Çoğu zaman, yönetimin uygulanmasına ilişkin koşullar, yalnızca yönetim konusu tarafından yönetim faaliyetlerinin uygulanmasına ilişkin koşullara indirgenir. Denetimin öznesi ve nesnesi arasındaki diyalektik birlik yerine, denetimin öznesinin nesne üzerindeki tek taraflı etkisini varsayan bu yaklaşım, denetim olanağının özü ve doğası hakkında yanlış çıkarımlara yol açmaktadır. Yönetimin öznesi ve nesnesi arasındaki ilişkinin ikincil düzeniyle ikame edilmesi ve bunun sonucunda yalnızca işlevsel bir yönetim görüşü, yönetimin itici ilkesini, onun toplumsal özünü değerlendirme sınırlarının dışında bırakır.

Gerçek işleyişinde kontrol sistemi, insanlar arasındaki çeşitli sosyal ilişkilerin bir dizisi olarak ortaya çıkar. Yönetim sisteminde ortaya çıkan sosyal ilişki türlerini ele alalım. Genel olarak yönetim sürecinde beş ana sosyal ilişki türü ortaya çıkar.

Yönetim faaliyetlerinde sosyal ilişki türleri:

1. En yaygın etkileşim türü organizasyonel ilişkiler. Örgütsel ilişkilerin en temel özelliği, yöneticinin, astın çalışma saatleri içerisinde neyi, nasıl yapması gerektiğine karar verme ve astın yerine getirmesi gereken görevleri belirleme yetkisine sahip olmasıdır.

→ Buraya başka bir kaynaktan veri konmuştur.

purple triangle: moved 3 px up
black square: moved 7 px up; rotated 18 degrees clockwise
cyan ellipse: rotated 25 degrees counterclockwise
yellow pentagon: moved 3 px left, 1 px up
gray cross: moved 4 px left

2. Teknik ilişkiler. Bu ilişkilerin özü, çok seviyeli yönetim sistemlerinde büyük önem Ekip üyelerinin eylem ve işlevlerinde karşılıklı bağımlılık kazanır. Herkes kendi fonksiyonlarını net bir şekilde yerine getirmeli ve diğer çalışanların da aynı şekilde fonksiyonlarını net bir şekilde yerine getirmesini sağlamalıdır, aksi takdirde faaliyetlerin tam anlamıyla koordineli ve etkili bir şekilde gerçekleştirilmesi mümkün değildir.

3. Bilgi ilişkileri- Bir nesnenin tüm durumları ve bilgi verenin bildiği ve bilgi verilen kişinin de görevlerini etkili bir şekilde yerine getirebilmesi için bilmesi gereken durumlar hakkındaki değişiklikler hakkında tek taraflı veya karşılıklı bilgilendirme süreçleriyle ilişkili ilişkiler.

4. Uzmanlaşmış İlişkiler yönetimde iş bölümü (hedeflerin ve bunlara ulaşmak için eylemlerin dağıtımı) ile ilişkilidir.

5. Hiyerarşik ilişkiler. Bunlar, her bir alt yönetim düzeyinin daha yüksek bir yönetim düzeyine tabi olduğu, yönetim merdiveninin (dikey yönetim) çeşitli adımlarında yer alan sistem bağlantıları veya hücreleri arasındaki ilişkilerdir.